Construction was initially delayed on the St. Regis Residences by a legal fight with Conservation Law Foundation, which sued the Cronin Group over public access to Boston’s waterfront.
Cronin settled with the environmental group in early 2018, with commitments for additional public space and mitigation payments, the Globe reports.
But that was not the end of the developer’s woes, as he soon faced COVID-related disruptions, challenges building the massive structure on a parcel of land surrounded by water, as well as an existing apartment tower.
For Boston to sell every available unit priced above $10million, it would take at least 18 months (pictured: a unit inside the St. Regis)

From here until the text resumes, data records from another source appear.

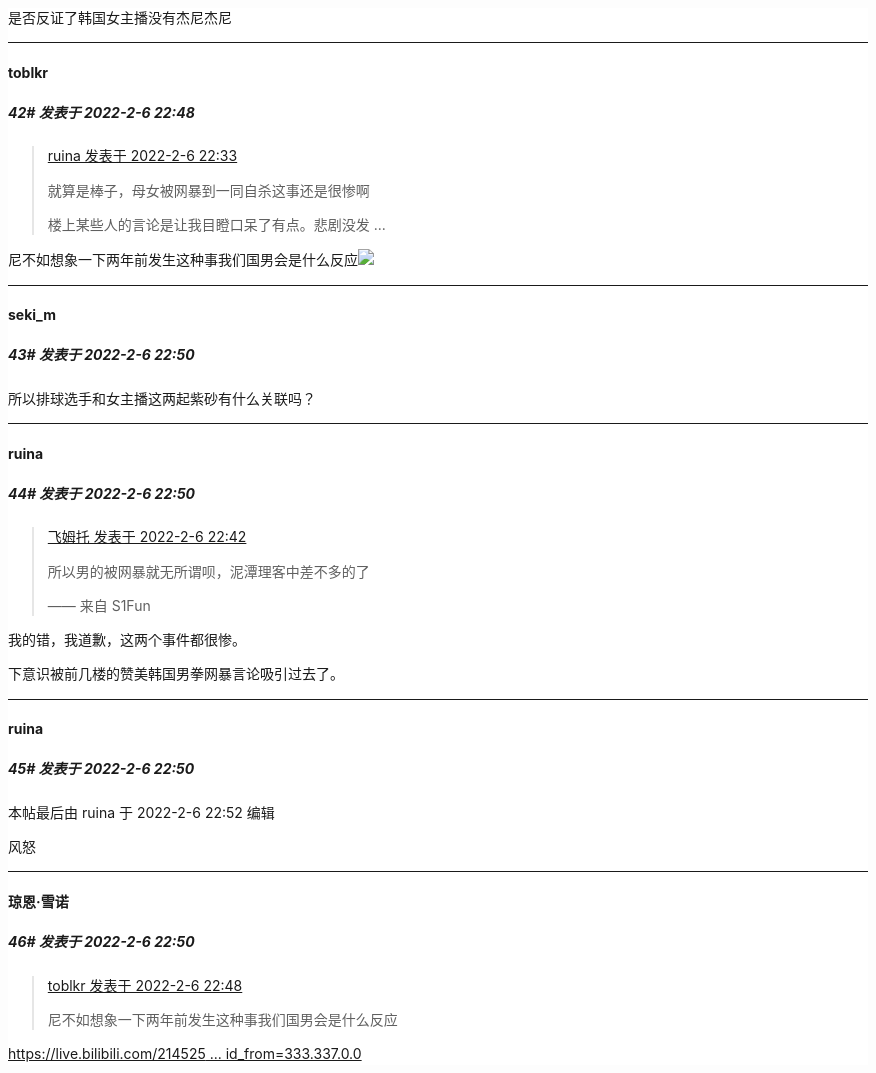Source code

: 是否反证了韩国女主播没有杰尼杰尼

*****

####  toblkr  
##### 42#       发表于 2022-2-6 22:48

<blockquote><a href="httphttps://bbs.saraba1st.com/2b/forum.php?mod=redirect&amp;goto=findpost&amp;pid=54572465&amp;ptid=2051141" target="_blank">ruina 发表于 2022-2-6 22:33</a>

就算是棒子，母女被网暴到一同自杀这事还是很惨啊

楼上某些人的言论是让我目瞪口呆了有点。悲剧没发 ...</blockquote>
尼不如想象一下两年前发生这种事我们国男会是什么反应<img src="https://static.saraba1st.com/image/smiley/face2017/245.png" referrerpolicy="no-referrer">

*****

####  seki_m  
##### 43#       发表于 2022-2-6 22:50

所以排球选手和女主播这两起紫砂有什么关联吗？

*****

####  ruina  
##### 44#       发表于 2022-2-6 22:50

<blockquote><a href="httphttps://bbs.saraba1st.com/2b/forum.php?mod=redirect&amp;goto=findpost&amp;pid=54572565&amp;ptid=2051141" target="_blank">飞姆托 发表于 2022-2-6 22:42</a>

所以男的被网暴就无所谓呗，泥潭理客中差不多的了

—— 来自 S1Fun</blockquote>
我的错，我道歉，这两个事件都很惨。

下意识被前几楼的赞美韩国男拳网暴言论吸引过去了。

*****

####  ruina  
##### 45#       发表于 2022-2-6 22:50

 本帖最后由 ruina 于 2022-2-6 22:52 编辑 

风怒

*****

####  琼恩·雪诺  
##### 46#       发表于 2022-2-6 22:50

<blockquote><a href="httphttps://bbs.saraba1st.com/2b/forum.php?mod=redirect&amp;goto=findpost&amp;pid=54572638&amp;ptid=2051141" target="_blank">toblkr 发表于 2022-2-6 22:48</a>

尼不如想象一下两年前发生这种事我们国男会是什么反应</blockquote>
[https://live.bilibili.com/214525 ... id_from=333.337.0.0](https://live.bilibili.com/21452505?from=search&amp;spm_id_from=333.337.0.0)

The original broker on the project, Gibson Sotheby’s International Realty, also filed and eventually settled a lawsuit against the Cronin Group in a dispute over alleged unpaid commissions, Banker & Tradesman reports.
It ultimately took four years for Cronin to complete construction on his project.
By the time the building finally opened to residents in October 2022, Cronin missed the pre-pandemic condo sales boom.
Boston’s condo sales are now on pace for its weakest year since 2003, according to data from The Collective Companies, which handles marketing for many luxury buildings in the city.
At the St. Regis Residences, sales of units priced between $2million to $3million fell 14.5 percent in the second quarter of this year, while sales of more expensive units fell 23 percent.
Sales picked up more recently, but slowed due to uncertainty around Trump’s tariffs.